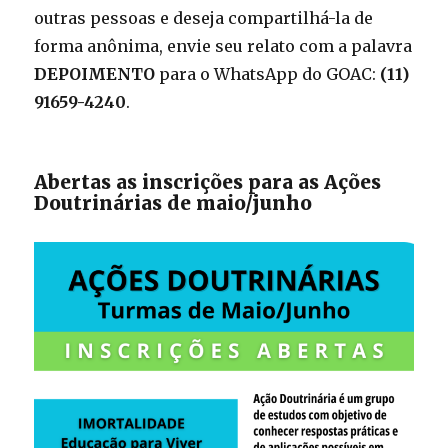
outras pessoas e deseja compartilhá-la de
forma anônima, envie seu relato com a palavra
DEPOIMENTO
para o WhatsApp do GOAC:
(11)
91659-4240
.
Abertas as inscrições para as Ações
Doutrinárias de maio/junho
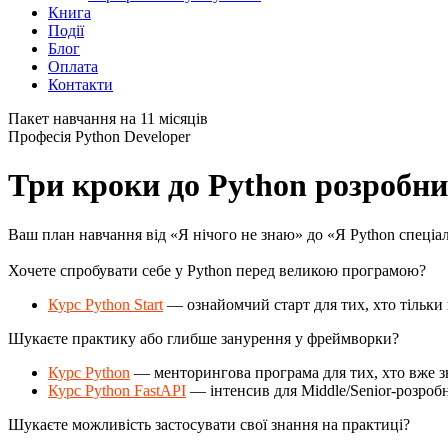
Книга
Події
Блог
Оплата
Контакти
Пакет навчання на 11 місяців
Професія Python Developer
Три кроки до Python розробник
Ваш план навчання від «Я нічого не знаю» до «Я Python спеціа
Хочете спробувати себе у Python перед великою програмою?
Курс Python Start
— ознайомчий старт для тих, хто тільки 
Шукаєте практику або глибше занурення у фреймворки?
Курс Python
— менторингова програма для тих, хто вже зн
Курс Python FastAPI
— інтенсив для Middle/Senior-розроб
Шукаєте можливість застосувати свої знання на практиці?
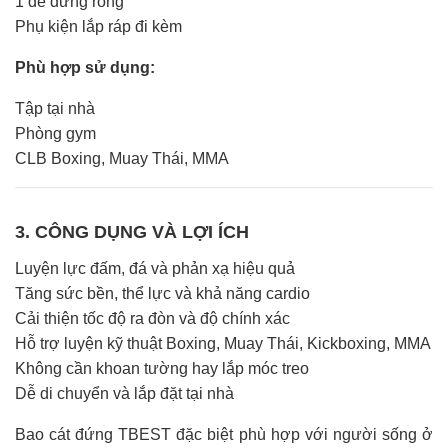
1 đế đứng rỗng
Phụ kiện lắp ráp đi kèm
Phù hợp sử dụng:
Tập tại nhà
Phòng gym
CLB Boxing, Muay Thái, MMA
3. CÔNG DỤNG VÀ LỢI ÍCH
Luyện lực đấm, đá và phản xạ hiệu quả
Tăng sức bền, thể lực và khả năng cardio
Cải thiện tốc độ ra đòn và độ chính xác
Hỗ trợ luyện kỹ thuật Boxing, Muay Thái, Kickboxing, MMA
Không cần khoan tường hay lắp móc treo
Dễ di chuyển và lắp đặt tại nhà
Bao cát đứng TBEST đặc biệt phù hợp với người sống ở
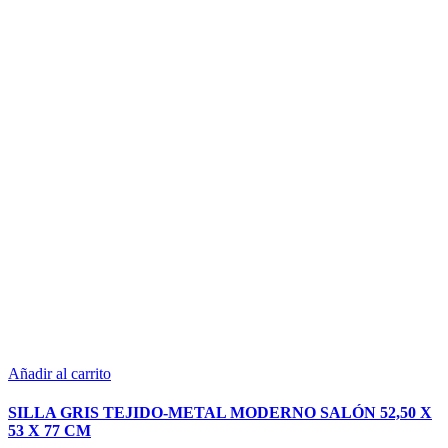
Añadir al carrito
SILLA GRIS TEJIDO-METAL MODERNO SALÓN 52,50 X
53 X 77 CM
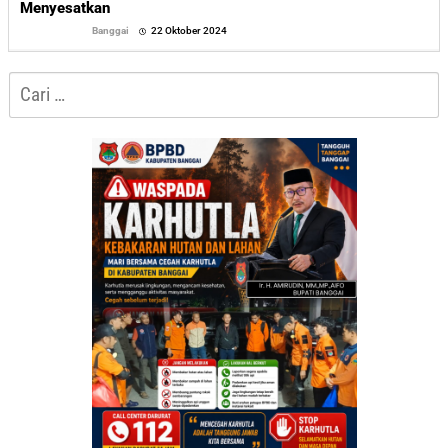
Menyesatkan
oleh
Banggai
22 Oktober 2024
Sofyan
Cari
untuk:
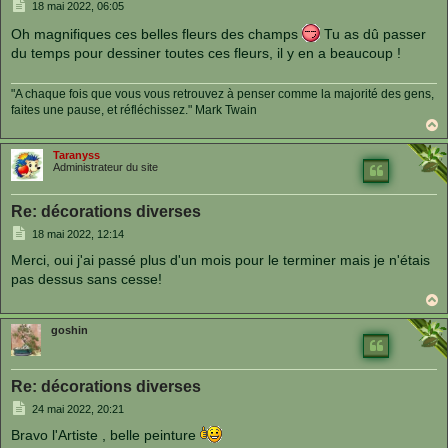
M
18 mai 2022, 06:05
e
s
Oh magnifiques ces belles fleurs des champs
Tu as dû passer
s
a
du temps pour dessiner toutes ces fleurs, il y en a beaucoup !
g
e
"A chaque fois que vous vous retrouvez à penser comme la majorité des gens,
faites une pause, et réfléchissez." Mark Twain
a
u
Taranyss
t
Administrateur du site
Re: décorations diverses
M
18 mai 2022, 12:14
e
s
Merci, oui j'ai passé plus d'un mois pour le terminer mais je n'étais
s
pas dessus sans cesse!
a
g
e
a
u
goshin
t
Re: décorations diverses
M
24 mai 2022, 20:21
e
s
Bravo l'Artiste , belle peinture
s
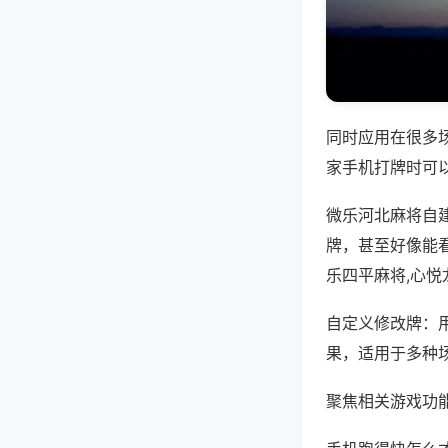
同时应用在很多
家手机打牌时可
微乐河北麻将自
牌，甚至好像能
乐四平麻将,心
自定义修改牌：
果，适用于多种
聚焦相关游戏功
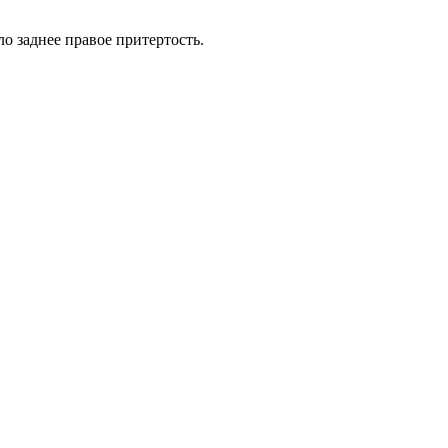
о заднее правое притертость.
○ ○ ○ ○ ○ ○ ○
**WHAT IS NEEDED**
Copy out all lines from the records where the word "Шукаєте" appears.

**REPLY**
Шукаєте практику або глибше занурення у фреймворки?
Шукаєте можливість застосувати свої знання на практиці?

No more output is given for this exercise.